** Exercise aim **
Within the material below, count how many lines contain "frío". Answer with only that number.

** Data extracts **
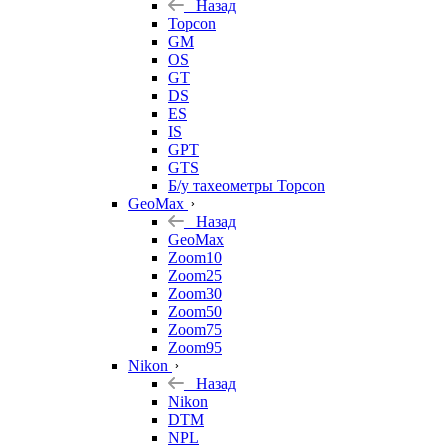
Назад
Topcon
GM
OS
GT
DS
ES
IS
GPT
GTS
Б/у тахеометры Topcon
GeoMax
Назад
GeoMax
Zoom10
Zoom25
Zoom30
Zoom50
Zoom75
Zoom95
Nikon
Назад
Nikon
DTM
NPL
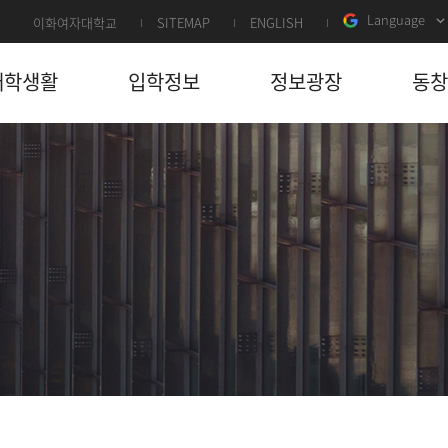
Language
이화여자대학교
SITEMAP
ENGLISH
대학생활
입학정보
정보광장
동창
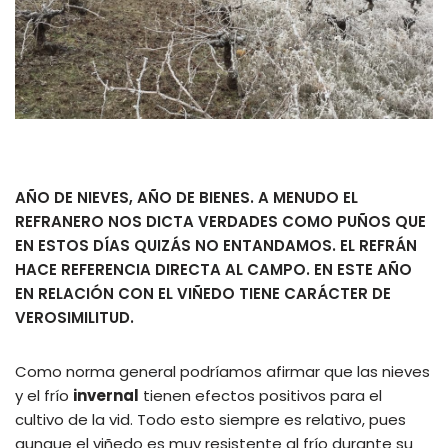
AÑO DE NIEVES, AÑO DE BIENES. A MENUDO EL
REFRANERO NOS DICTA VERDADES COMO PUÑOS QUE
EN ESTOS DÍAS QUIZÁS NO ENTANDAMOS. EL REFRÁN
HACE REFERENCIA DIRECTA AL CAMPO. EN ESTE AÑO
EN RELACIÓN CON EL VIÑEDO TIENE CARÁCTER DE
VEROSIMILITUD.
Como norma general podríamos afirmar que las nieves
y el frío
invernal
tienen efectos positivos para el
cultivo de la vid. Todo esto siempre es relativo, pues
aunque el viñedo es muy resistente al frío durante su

==

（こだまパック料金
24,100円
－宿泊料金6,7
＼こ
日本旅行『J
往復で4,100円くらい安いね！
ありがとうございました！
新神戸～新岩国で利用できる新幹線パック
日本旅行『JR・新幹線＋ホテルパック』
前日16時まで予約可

** Task response **
2